Explosions in the Sky – Take Care, Take Care, Take Care
A different breed entirely, long-standing post-rockers Explosions in the Sky return after nearly five years off with an EP that almost reaches the dizzying heights of their classic The Earth is not a Cold Dead Place. Single Trembling Hands is quite unlike anything else the band have ever done before, but it’s the closing moments of Human Qualities, which interweaves a classical melody throughout, that will take your breath away. Postcard from 1952 is wonderful, too.
Death Cab for Cutie – Codes and Keys
Death Cab for Cutie’s new album didn’t change the world, despite Ben Gibbard’s new, sunnier disposition since his marriage to Zooey Deschanel (now sadly dissolved), but it did have enough quality tunes to remind Death Cab fans why they stuck it out in the first place. In particular, You are a Tourist, with its echoes of The Cure and its fantastic video, was terrific, but the title track, the jaunty art-rock of Doors Unlocked and Open and the upbeat closing number Stay Young, Go Dancing, should also be enough to win you over.
Laura Marling – A Creature I Don’t Know
Somebody said that Laura Marling sounded like the prophet of a Texan doomsday cult on her latest album. Well, I don’t know about that, but the third album of a woman who is extraordinarily talented is still easily one of the best albums of 2011, and by some way. Stunning centrepiece of the album The Beast is rightly most talked-about, but there are other gems here – Sophia, of course, channelling Joni Mitchell, but also My Friends and All My Rage, showcasing just where it is that Laura Marling could go next.
Matt Kearney – Young Love
Portland native Mat Kearney may produce polished pop-tunes, but the clap-beat on his latest single Hey Mama is literally irresistible, and pretty much the same can be said for all of his latest album. Admittedly, only about half the songs – Down and Ships in the Night in particular – really have any visible heart in them, but all the same, I defy you not to smile when you listen to songs like She Got the Honey or Young, Dumb and in Love, which are pop in the very best sense. Terrific.
Switchfoot – Vice Verses
Returning after their divisive last album Hello Hurricane, Switchfoot’s new album is the usual mixture of heavier rock and the haunting acoustics that Jon Foreman does so well, but Foreman’s lyrics are if anything better than usual this time round. The emotional potency behind songs like Restless or Vice Verses makes them among the best that the band have ever written, the latter closing with the lingering question “Where is God in the city-life? | Where is God in the city-life? | Where is God in the earthquake? | Where is God in the genocide? | Where are you in my broken heart – | Everything seems to fall apart | Everything feels rusted over | Tell me that you’re there?”

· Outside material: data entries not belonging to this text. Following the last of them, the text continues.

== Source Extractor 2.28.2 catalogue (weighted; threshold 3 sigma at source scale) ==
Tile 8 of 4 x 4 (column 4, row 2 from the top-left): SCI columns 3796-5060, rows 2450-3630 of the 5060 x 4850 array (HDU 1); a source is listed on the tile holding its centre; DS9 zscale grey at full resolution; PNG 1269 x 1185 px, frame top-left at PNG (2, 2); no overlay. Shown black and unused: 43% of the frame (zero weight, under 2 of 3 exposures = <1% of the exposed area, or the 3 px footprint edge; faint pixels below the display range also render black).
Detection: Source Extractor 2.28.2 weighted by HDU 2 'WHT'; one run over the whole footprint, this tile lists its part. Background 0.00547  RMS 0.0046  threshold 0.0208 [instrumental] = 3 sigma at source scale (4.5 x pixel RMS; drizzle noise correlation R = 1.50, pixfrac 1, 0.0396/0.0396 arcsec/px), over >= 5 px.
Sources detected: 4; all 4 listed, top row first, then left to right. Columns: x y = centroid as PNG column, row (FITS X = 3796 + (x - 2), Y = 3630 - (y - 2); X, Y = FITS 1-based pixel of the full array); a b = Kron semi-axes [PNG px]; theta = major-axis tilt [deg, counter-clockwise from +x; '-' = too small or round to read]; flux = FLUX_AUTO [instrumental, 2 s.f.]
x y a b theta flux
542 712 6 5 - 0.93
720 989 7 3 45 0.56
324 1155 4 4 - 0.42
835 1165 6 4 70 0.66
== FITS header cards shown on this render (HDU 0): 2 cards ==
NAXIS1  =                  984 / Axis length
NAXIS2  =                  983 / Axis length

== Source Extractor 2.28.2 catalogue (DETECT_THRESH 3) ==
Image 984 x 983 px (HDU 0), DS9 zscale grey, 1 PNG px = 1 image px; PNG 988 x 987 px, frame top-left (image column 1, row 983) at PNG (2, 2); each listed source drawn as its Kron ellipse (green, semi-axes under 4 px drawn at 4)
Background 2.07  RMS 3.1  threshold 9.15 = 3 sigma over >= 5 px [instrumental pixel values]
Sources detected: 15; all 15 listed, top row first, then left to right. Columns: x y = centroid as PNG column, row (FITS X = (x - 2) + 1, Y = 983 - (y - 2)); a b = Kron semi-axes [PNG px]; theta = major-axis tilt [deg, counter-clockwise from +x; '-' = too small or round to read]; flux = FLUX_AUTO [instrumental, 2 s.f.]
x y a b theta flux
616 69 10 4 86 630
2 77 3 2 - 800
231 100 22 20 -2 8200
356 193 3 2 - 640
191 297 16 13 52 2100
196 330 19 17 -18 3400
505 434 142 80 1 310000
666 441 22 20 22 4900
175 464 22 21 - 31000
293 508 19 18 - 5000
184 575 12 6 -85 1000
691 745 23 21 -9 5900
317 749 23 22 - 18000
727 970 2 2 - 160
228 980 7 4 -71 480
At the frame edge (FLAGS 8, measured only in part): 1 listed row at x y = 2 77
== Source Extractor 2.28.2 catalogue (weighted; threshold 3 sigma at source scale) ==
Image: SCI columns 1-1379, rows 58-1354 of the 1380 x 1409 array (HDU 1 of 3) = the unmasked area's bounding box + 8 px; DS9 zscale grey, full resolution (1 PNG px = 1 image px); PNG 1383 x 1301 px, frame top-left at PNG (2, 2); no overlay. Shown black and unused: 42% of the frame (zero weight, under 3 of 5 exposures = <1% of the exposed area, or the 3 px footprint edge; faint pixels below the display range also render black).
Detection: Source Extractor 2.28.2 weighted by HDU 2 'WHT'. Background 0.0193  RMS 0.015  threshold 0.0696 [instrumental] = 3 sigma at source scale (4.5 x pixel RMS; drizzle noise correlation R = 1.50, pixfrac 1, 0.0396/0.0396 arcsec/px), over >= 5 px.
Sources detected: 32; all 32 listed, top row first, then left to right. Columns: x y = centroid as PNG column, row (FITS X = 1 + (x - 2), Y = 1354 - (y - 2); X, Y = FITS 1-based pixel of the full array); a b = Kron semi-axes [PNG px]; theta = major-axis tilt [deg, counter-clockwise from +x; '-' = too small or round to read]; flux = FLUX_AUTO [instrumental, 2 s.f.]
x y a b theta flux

It won’t win everybody over, but it’s up there with the best albums of the year on the evidence of songs like Thrive, Afterlife, Dark Horses and brilliant album closer Where I Belong even without the two songs already mentioned.
Honorable mentions go to Elbow, who miss out because I don’t love the whole package of their latest album, just a few amazing songs; M83, whose album I’ve listened to, but not enough to fully comment on (it’s good, though, certainly), Coldplay, whose new album is rather schizophrenic, and is the modern equivalent of the Beatles’ Abbey Road; you like it a lot, but maybe because it makes you feel nothing at all (also, it is Coldplay); and Worship Central, who deserve a mention because they did well in hitting the actual charts with their album, and also because it’s quite good, but who are missed off the list for the most sustained Twitter spam campaign in history, which is unfortunately worthy of shame.
You should listen to Matt Redman‘s “10,000 Reasons” and James Vincent McMorrow’s “Early in the Morning”, too, which deserved a place on this list but were missed off purely because I was in a hurry when I wrote it.
So, how did I do? What did I miss? What do you disagree with me on? Let me know!